Условия заданий →
**a)** Под влиянием какого трактата, согласно отрывку, у Бориса возникли концепция и оформление альбома «День серебра»?
**b)** Перепишите дословно фрагмент отрывка: начните с места, где стоят слова «Окончательное сведение происходило», и остановитесь после слов «БГ и Тропилло.».

Отрывок со страницы →
★ ★ ★ ★ ★
Но мозг БГ в тот момент был забит совершенно другими вещами. В частности, его занимали написание необычных мелодических структур и поиск новых поэтических форм. В композициях 1983–1984 годов различные проявления мировой культуры выплеснулись в тексты с неведомой ранее силой. Это оказалось настоящим бенефисом символизма.

«Моя работа проста, я смотрю на свет», — пел Гребенщиков. В его песнях были замаскированы цитаты из Толкина, Аполлинера, древнеиндийских и китайских трактатов, рассыпанные между строк, словно зерно в щелях амбаров. Концепция альбома «День серебра» и его оформление — двойная спираль как символ бесконечности — возникли у Бориса под влиянием мифологического трактата «Белая богиня», где кельтской культуре и, в частности, её символике, уделялось особое внимание. Британский поэт и культуролог Роберт Грейвс предложил своеобразное исследование-размышление об общности древних религий и мифологий, и эта теория оказала немалое воздействие на Гребенщикова.

Окончательное сведение происходило осенью 1984 года, сразу после того, как Тропилло завершил работу над «Начальником Камчатки» и «Белой полосой». Теперь он мог спокойно отдавать «Аквариуму» всё время, и в студии остались только два импрессиониста: БГ и Тропилло.

Позднее Андрей Владимирович любил рассказывать мне историю записи соло, сыгранного на трубе консерваторским музыкантом Александром Беренсоном. Так случилось, что его инструмент должен был звучать только на композиции «Выстрелы с той стороны». Но после того, как в «День серебра» включили написанную в последний момент песню «Иван Бодхидхарма», в неё также решили вставить «немного труб».

Гребенщиков настаивал, чтобы партия духовых инструментов была сделана в духе мелодии Исаака Дунаевского из фильма «Дети капитана Гранта». Музыкант выслушал пожелания Бориса и всех членов «Аквариума», аккуратно записывая версии в нотную тетрадь.

«Беренсон разложил свою партию на три трубы, и я прописал их по трём каналам, — вспоминал Тропилло. — Такой скрупулёзный подход меня сильно впечатлил».
★ ★ ★ ★ ★
Исходные данные →
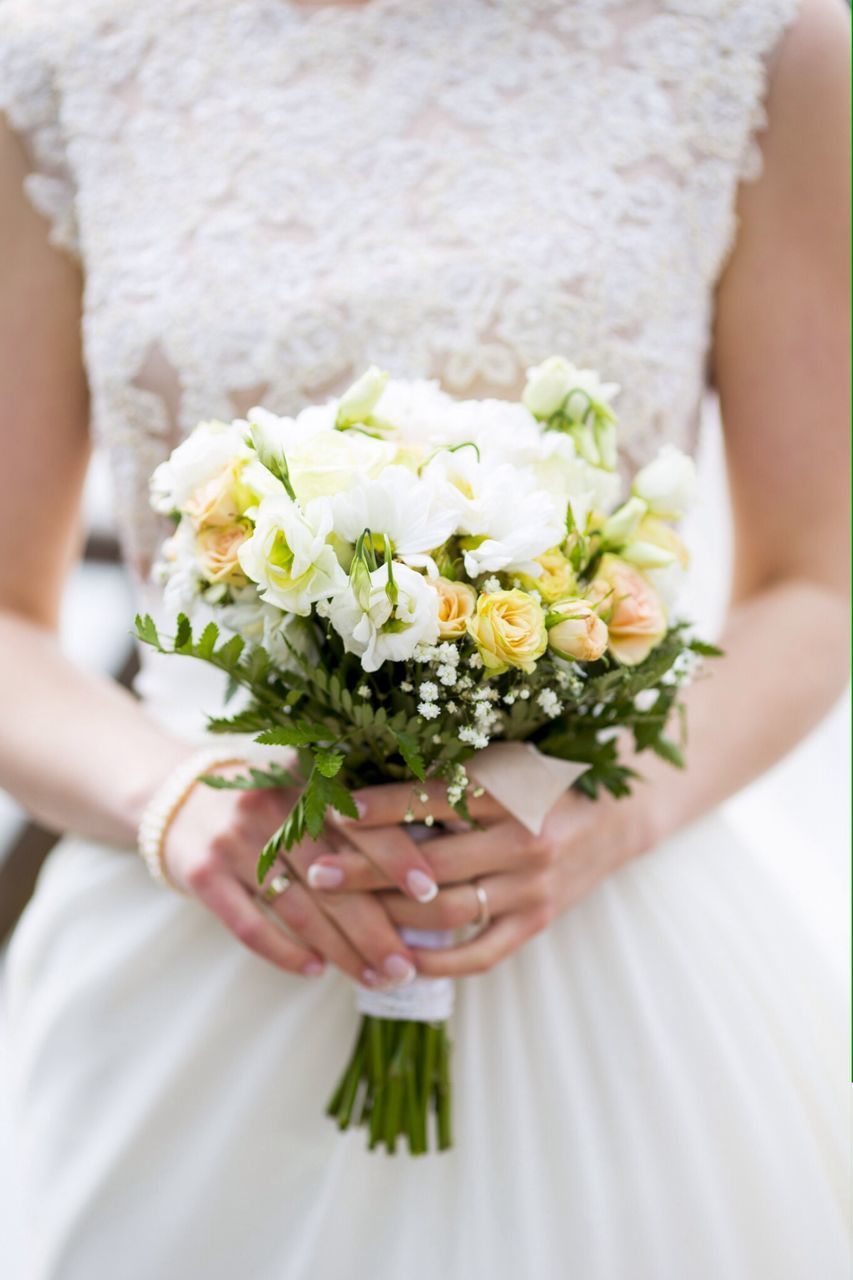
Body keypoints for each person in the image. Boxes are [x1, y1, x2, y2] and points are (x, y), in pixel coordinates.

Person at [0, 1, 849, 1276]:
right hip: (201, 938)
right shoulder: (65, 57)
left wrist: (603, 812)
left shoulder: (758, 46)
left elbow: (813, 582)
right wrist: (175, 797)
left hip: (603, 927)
★ ★ ★ ★ ★
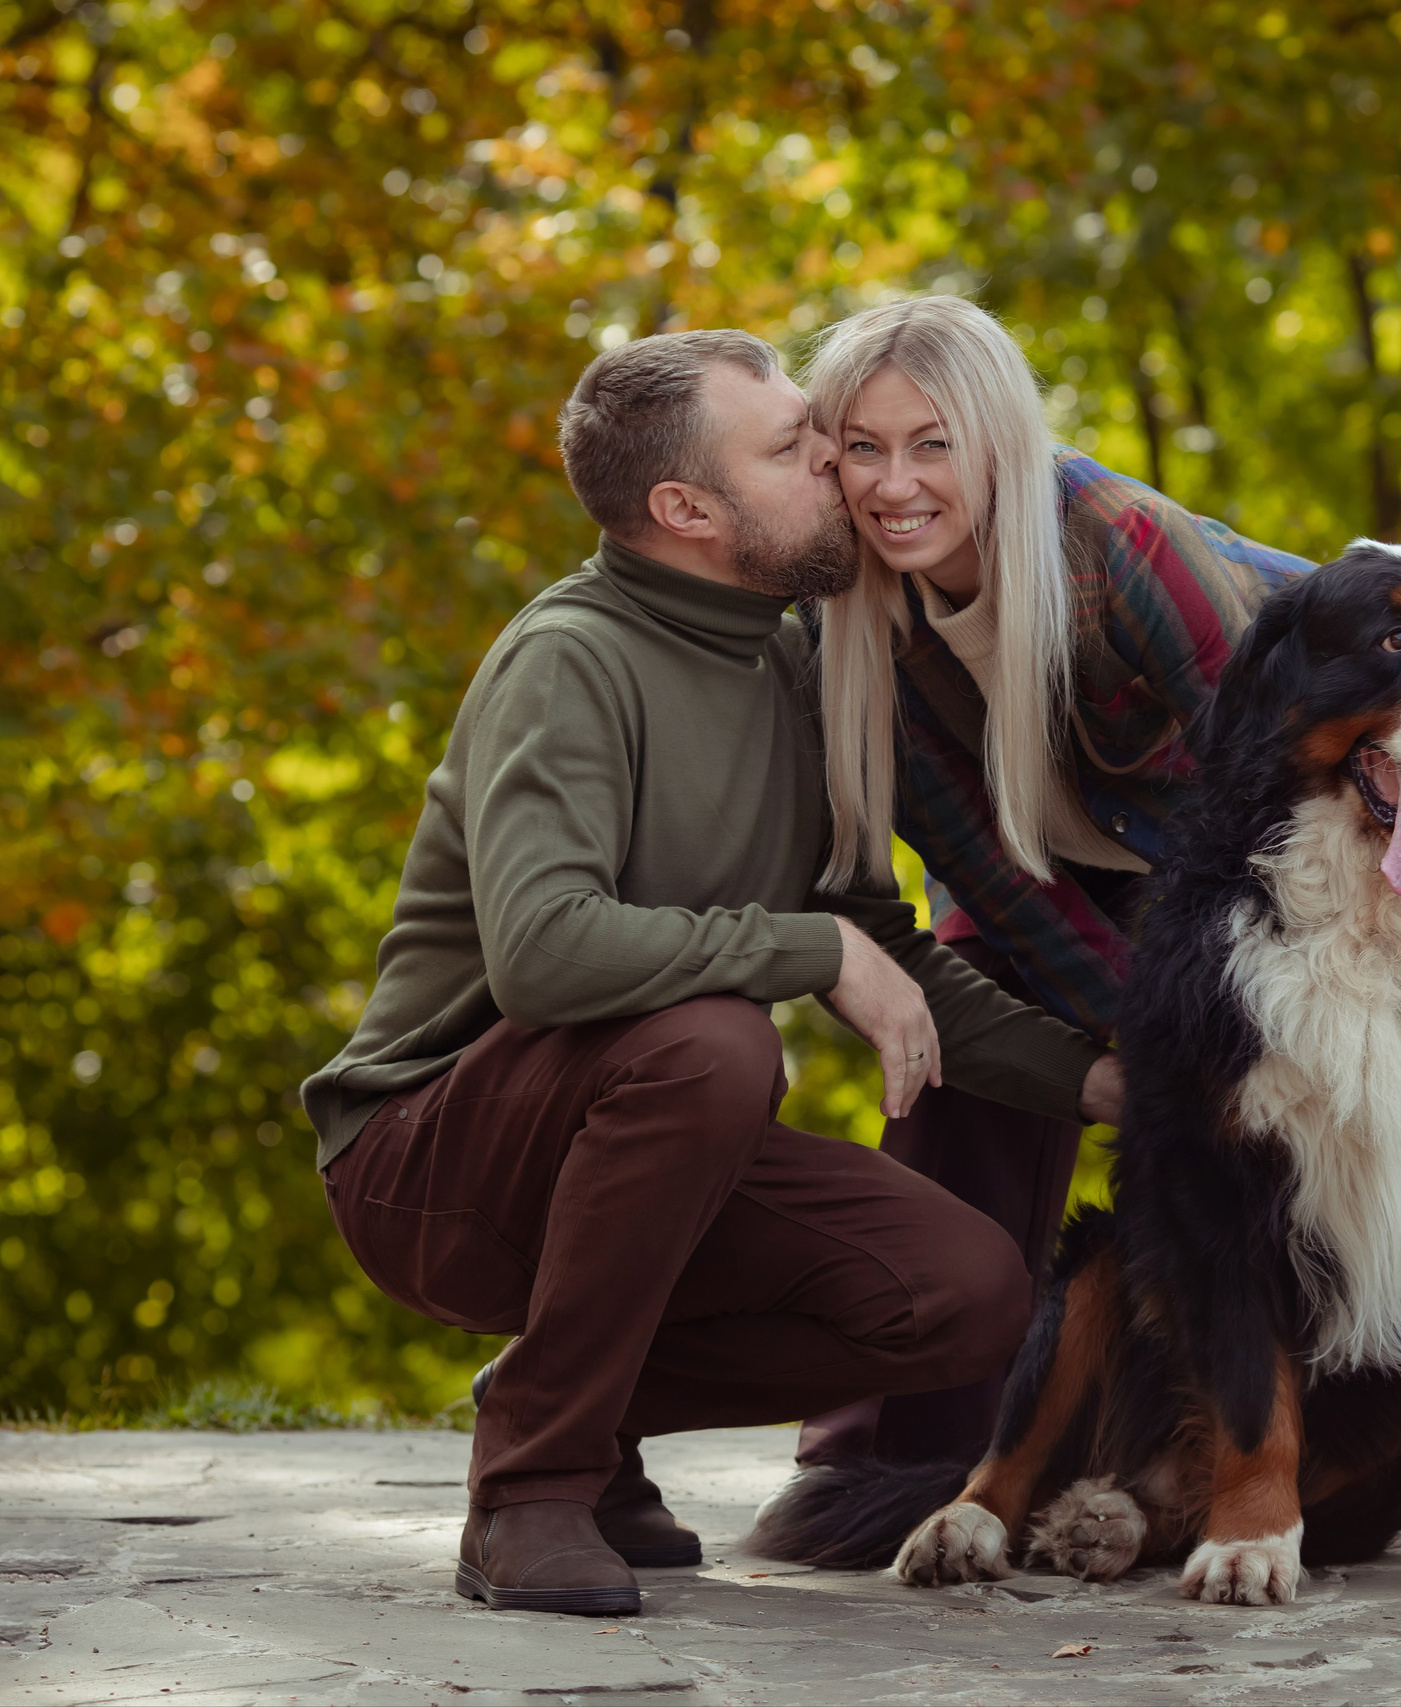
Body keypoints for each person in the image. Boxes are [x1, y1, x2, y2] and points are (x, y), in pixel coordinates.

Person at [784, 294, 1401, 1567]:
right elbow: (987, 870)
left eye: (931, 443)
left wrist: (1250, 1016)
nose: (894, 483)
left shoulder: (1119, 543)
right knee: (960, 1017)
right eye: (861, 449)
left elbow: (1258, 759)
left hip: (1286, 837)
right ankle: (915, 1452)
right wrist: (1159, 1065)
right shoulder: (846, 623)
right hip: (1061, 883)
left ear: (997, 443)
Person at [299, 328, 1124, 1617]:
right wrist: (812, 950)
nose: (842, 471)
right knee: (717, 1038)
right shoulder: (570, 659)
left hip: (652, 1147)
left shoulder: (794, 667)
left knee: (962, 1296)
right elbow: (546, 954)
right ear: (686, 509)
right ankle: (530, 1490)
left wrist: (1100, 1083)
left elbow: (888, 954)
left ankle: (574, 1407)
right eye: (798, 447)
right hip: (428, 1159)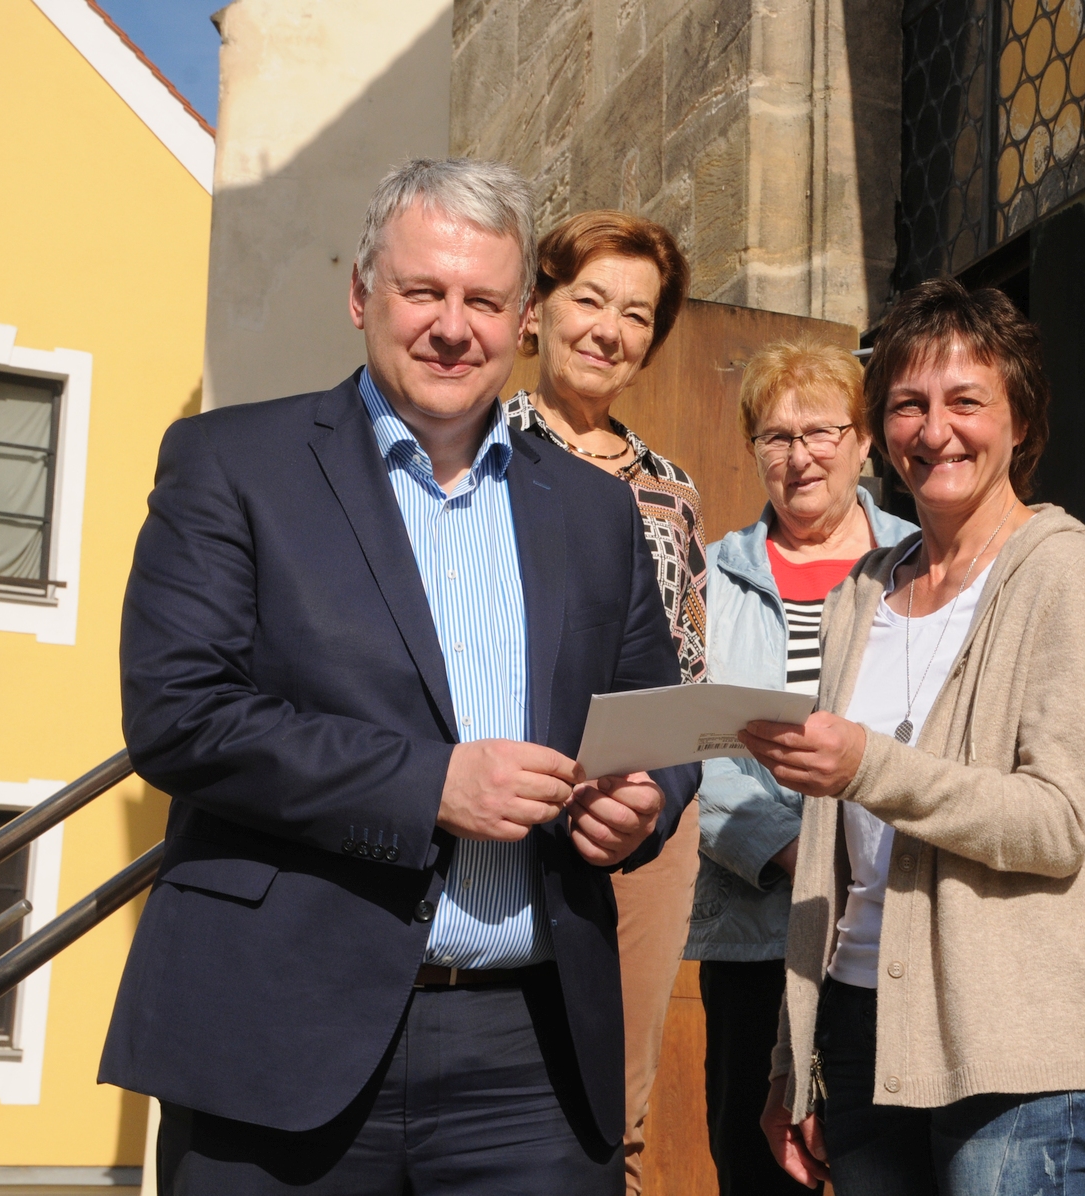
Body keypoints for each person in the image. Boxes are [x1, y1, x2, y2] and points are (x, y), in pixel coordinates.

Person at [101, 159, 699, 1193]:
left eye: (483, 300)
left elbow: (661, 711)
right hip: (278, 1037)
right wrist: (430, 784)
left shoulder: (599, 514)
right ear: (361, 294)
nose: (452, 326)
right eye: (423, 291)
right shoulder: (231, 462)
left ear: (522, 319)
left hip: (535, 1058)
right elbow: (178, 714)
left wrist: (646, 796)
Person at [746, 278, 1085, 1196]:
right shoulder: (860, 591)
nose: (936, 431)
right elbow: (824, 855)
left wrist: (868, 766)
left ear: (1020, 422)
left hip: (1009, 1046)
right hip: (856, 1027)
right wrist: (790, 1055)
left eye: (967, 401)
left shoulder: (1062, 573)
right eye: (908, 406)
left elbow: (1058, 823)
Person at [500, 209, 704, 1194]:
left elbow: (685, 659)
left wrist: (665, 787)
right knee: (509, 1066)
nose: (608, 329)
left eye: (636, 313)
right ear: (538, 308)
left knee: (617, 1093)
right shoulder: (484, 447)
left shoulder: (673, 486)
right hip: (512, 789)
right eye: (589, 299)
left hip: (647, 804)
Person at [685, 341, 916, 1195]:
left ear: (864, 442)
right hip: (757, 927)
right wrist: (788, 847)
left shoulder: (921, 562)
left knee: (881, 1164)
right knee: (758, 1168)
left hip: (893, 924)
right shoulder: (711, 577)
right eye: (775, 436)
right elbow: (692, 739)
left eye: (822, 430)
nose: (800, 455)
★ ★ ★ ★ ★
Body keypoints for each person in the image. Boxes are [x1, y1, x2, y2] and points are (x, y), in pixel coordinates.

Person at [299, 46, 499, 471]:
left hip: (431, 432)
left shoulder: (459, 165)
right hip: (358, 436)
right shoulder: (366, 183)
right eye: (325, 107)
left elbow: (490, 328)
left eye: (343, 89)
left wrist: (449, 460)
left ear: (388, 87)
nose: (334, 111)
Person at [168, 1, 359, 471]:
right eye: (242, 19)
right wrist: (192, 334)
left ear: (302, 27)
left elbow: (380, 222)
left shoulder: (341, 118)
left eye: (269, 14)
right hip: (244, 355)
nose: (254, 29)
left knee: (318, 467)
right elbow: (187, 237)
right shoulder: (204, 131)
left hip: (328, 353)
★ ★ ★ ★ ★
Ответы к заданиям →
**a)** Под влиянием мифологического трактата «Белая богиня».

**b)**
Окончательное сведение происходило осенью 1984 года, сразу после того, как Тропилло завершил работу над «Начальником Камчатки» и «Белой полосой». Теперь он мог спокойно отдавать «Аквариуму» всё время, и в студии остались только два импрессиониста: БГ и Тропилло.